In total this book contains 237 pages (letter paper size) of different recipes to obtain an acceptable aesthetic result. You can download the book for free (yes, really!) from Leanpub.

How the book started?

Almost a year ago I finished writing the eleventh tutorial in a series on using ggplot2 I created with Jodie Burchell.

I asked Jodie to co-authors some blog entries when I found her blog and I realised that my interest in Data Science was reflected on her blog. The book comes after those entries on our blogs.

A few weeks later those tutorials evolved into the shape of an ebook. The reason behind it was that what we started to write had an unexpected success. We even had RTs from important people in the R community such as Hadley Wickham. Finally the book was released by Leanpub.

We also included a pack that contains the Rmd files that we used to generate every chart that is displayed in the book.

Why Leanpub?

Leanpub is a platform where you can easily write your book by using MS Word among other writing software and it even has GitHub and Dropbox integration. We went for R Markdown with LaTeX output, and that means that Leanpub is both easy to use and flexible at the same time.

Even more, Leanpub enables the audience to download your books for free, if you allow it, or you can define a price range with a suggested price indication. The website gives the authors a royalty of 90% minus 50 cents per sale (compared to other platforms this is convenient for the authors). You can also sell your books with additional exercises, lessons in video, etc.

For example, last year I updated all the examples contained in the book just a few days after ggplot2 2.2 was released and my readers had a notification email just after I uploaded the new version. People who pay or does not pay for your books can download the newer versions of if for free.

If that's not enough Leanpub allows you to create bundles and sell your books as a set or you can charge another price for your book plus additional material such as Rmarkdown notebooks, instructional videos and more.
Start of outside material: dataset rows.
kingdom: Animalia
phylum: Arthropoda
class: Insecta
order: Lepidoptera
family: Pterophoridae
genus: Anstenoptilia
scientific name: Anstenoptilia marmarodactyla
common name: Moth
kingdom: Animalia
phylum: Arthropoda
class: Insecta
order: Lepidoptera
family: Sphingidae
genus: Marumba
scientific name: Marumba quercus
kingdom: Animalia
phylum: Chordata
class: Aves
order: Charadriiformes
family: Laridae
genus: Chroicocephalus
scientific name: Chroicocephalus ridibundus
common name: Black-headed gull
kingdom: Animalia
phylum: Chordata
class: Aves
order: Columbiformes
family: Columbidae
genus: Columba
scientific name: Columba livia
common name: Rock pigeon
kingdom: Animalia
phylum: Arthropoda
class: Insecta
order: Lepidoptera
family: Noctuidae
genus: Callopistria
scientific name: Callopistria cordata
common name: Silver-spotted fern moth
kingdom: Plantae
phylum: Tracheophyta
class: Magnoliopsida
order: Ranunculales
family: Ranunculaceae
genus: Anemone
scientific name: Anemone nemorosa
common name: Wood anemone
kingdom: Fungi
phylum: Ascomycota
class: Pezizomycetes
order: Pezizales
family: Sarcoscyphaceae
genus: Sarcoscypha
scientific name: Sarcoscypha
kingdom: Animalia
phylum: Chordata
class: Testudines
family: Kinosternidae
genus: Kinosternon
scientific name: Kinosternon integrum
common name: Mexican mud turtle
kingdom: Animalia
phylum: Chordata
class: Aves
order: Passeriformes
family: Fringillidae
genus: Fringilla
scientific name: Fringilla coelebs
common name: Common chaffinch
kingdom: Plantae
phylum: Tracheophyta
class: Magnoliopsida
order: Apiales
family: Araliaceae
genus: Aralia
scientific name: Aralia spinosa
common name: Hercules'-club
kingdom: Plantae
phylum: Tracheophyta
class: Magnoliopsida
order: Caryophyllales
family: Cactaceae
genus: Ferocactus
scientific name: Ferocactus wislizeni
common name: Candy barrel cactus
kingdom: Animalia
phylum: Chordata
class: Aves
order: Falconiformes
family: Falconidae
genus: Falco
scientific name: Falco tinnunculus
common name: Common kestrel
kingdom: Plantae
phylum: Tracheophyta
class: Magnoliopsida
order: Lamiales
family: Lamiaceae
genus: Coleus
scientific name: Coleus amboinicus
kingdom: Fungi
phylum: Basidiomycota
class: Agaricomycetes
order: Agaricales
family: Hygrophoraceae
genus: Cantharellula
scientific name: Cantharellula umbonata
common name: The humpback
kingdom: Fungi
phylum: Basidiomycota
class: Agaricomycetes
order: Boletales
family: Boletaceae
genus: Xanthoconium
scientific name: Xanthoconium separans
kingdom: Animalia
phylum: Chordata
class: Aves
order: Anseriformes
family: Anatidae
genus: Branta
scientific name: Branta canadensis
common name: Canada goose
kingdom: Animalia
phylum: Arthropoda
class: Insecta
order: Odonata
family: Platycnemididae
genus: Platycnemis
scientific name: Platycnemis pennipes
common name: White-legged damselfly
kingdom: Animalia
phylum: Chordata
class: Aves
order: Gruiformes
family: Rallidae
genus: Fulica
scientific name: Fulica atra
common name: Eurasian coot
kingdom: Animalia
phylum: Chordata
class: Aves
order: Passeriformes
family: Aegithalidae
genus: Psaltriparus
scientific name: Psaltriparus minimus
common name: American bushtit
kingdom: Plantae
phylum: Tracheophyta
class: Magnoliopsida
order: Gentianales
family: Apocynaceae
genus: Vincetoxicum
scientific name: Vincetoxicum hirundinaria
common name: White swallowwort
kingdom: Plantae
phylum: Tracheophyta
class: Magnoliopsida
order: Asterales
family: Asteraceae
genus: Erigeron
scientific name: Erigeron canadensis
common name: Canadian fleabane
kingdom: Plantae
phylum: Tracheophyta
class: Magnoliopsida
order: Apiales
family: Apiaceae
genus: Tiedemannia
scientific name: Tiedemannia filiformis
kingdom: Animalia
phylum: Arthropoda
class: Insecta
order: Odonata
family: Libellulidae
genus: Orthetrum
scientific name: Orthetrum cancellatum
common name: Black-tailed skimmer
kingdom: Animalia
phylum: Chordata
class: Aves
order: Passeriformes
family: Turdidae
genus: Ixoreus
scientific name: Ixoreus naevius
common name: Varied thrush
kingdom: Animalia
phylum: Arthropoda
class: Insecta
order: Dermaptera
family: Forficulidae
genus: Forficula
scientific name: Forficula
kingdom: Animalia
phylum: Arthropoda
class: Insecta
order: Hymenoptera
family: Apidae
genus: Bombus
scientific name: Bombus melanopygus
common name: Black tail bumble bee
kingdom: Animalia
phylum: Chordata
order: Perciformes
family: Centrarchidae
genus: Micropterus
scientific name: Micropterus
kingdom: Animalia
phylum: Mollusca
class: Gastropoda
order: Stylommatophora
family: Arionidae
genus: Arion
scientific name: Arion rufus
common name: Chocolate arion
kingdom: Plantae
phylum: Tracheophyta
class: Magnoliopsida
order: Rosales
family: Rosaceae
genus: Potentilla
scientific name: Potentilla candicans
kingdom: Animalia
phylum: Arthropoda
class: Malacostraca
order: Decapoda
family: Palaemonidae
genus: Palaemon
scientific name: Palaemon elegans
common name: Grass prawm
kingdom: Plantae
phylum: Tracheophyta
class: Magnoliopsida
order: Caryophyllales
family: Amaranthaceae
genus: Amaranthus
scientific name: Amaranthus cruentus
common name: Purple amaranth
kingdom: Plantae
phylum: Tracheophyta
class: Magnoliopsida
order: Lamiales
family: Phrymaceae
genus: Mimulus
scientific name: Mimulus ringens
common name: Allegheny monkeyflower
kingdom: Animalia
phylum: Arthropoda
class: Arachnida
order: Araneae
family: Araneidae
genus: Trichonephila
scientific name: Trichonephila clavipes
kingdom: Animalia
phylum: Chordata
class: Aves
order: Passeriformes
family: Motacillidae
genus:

What I learned from my first book?

At the moment I am teaching Data Visualization and from my students I learned that good visualizations come after they learn the visualization concepts. Coding cleary helps but coding goes after the fundamentals.

It would be better to teach visualization fundamentals first and not in parallel while coding, and this applies specially when a part of your audience has never wrote code before.

I got a lot of feedback from my students last term. That was really helpful to improve the book and dive some steps in smaller pieces to facilitate the understading of the Grammar of Graphics.

The interested reader may find some remarkable books that can be read before mine. I highly recommend:

Those are really good books that show the fundamentals of Data Visualisation and provide the key concepts and rules needed to communicate effectively with data.